Extracted page text data:

================

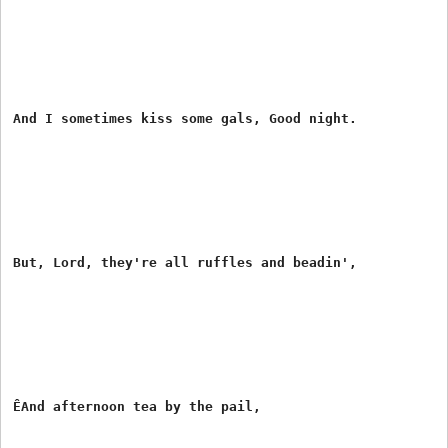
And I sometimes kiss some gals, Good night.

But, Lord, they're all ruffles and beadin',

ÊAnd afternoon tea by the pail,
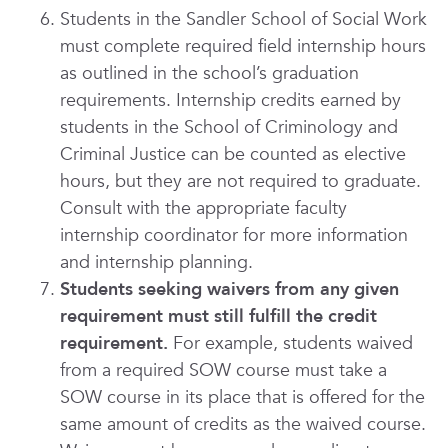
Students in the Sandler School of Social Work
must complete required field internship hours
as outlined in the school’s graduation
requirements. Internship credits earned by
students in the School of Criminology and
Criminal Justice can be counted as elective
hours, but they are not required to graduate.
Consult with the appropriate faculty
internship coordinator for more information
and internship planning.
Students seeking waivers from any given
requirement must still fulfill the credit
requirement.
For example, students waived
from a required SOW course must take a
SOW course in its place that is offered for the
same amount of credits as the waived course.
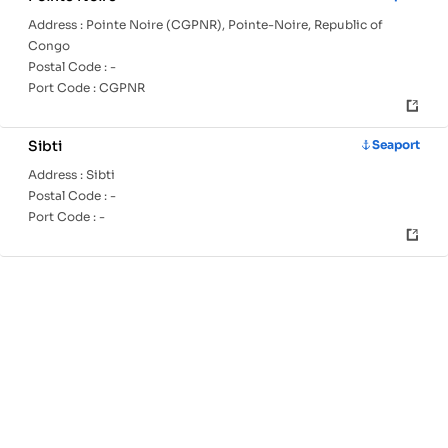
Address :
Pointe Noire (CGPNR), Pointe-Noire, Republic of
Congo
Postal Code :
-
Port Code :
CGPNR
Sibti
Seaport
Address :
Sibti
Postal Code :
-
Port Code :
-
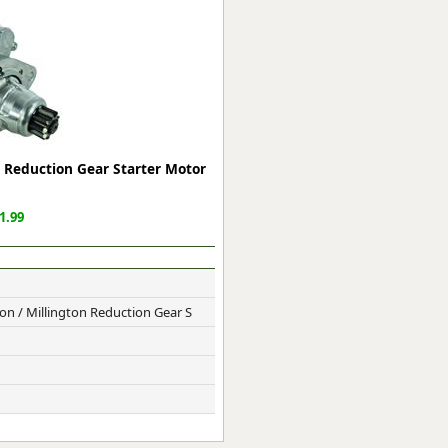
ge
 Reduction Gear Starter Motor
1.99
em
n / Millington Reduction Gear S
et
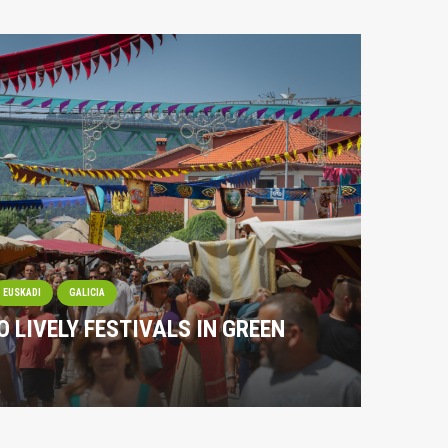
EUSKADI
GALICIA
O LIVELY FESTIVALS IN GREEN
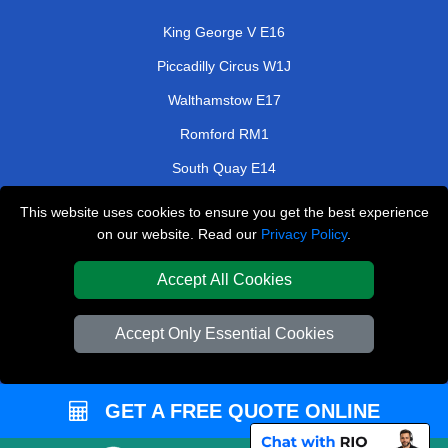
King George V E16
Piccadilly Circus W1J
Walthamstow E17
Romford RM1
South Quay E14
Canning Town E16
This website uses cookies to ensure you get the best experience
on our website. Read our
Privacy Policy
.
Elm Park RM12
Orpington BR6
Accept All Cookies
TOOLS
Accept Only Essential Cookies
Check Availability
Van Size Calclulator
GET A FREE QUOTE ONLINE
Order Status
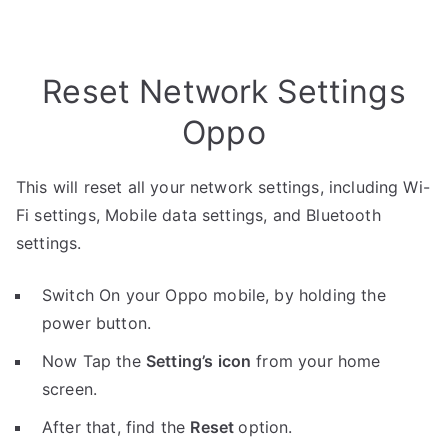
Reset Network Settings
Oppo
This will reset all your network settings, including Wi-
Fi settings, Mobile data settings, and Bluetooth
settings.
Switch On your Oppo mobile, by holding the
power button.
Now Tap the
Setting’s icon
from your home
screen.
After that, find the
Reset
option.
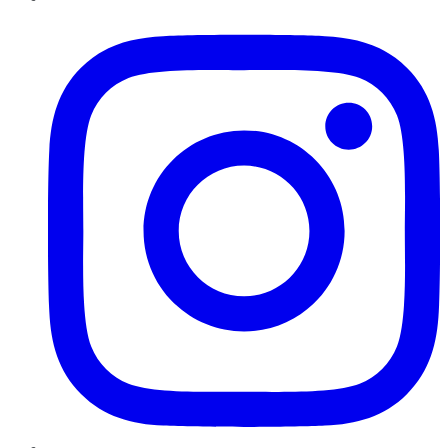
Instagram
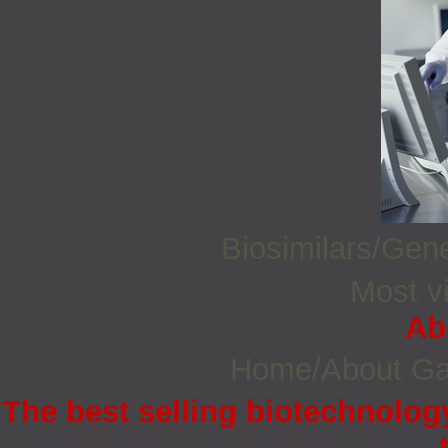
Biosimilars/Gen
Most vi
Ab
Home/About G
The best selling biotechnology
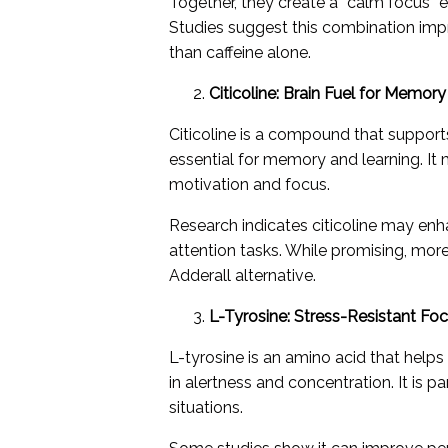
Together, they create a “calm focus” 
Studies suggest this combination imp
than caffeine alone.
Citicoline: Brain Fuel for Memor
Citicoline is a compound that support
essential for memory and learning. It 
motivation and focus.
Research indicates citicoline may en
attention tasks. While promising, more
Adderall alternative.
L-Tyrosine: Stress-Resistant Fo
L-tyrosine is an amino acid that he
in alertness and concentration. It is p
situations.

================

What to produce:
Copy out all the entries exactly. Images stay out of the copy.

Exercise response:
And I sometimes kiss some gals, Good night.

But, Lord, they're all ruffles and beadin',

ÊAnd afternoon tea by the pail,
Students in the Sandler School of Social Work
must complete required field internship hours
as outlined in the school’s graduation
requirements. Internship credits earned by
students in the School of Criminology and
Criminal Justice can be counted as elective
hours, but they are not required to graduate.
Consult with the appropriate faculty
internship coordinator for more information
and internship planning.
Students seeking waivers from any given
requirement must still fulfill the credit
requirement.
For example, students waived
from a required SOW course must take a
SOW course in its place that is offered for the
same amount of credits as the waived course.
Address :
Pointe Noire (CGPNR), Pointe-Noire, Republic of
Congo
Postal Code :
-
Port Code :
CGPNR
Sibti
Seaport
Address :
Sibti
Postal Code :
-
Port Code :
-
ge
 Reduction Gear Starter Motor
1.99
em
n / Millington Reduction Gear S
et
EUSKADI
GALICIA
O LIVELY FESTIVALS IN GREEN
King George V E16
Piccadilly Circus W1J
Walthamstow E17
Romford RM1
South Quay E14
Canning Town E16
This website uses cookies to ensure you get the best experience
on our website. Read our
Privacy Policy
.
Elm Park RM12
Orpington BR6
Accept All Cookies
TOOLS
Accept Only Essential Cookies
Check Availability
Van Size Calclulator
GET A FREE QUOTE ONLINE
Order Status
Reset Network Settings
Oppo
This will reset all your network settings, including Wi-
Fi settings, Mobile data settings, and Bluetooth
settings.
Switch On your Oppo mobile, by holding the
power button.
Now Tap the
Setting’s icon
from your home
screen.
After that, find the
Reset
option.
Instagram
Biosimilars/Gen
Most vi
Ab
Home/About G
The best selling biotechnology
Together, they create a “calm focus” 
Studies suggest this combination imp
than caffeine alone.
Citicoline: Brain Fuel for Memor
Citicoline is a compound that support
essential for memory and learning. It 
motivation and focus.
Research indicates citicoline may en
attention tasks. While promising, more
Adderall alternative.
L-Tyrosine: Stress-Resistant Fo
L-tyrosine is an amino acid that he
in alertness and concentration. It is p
situations.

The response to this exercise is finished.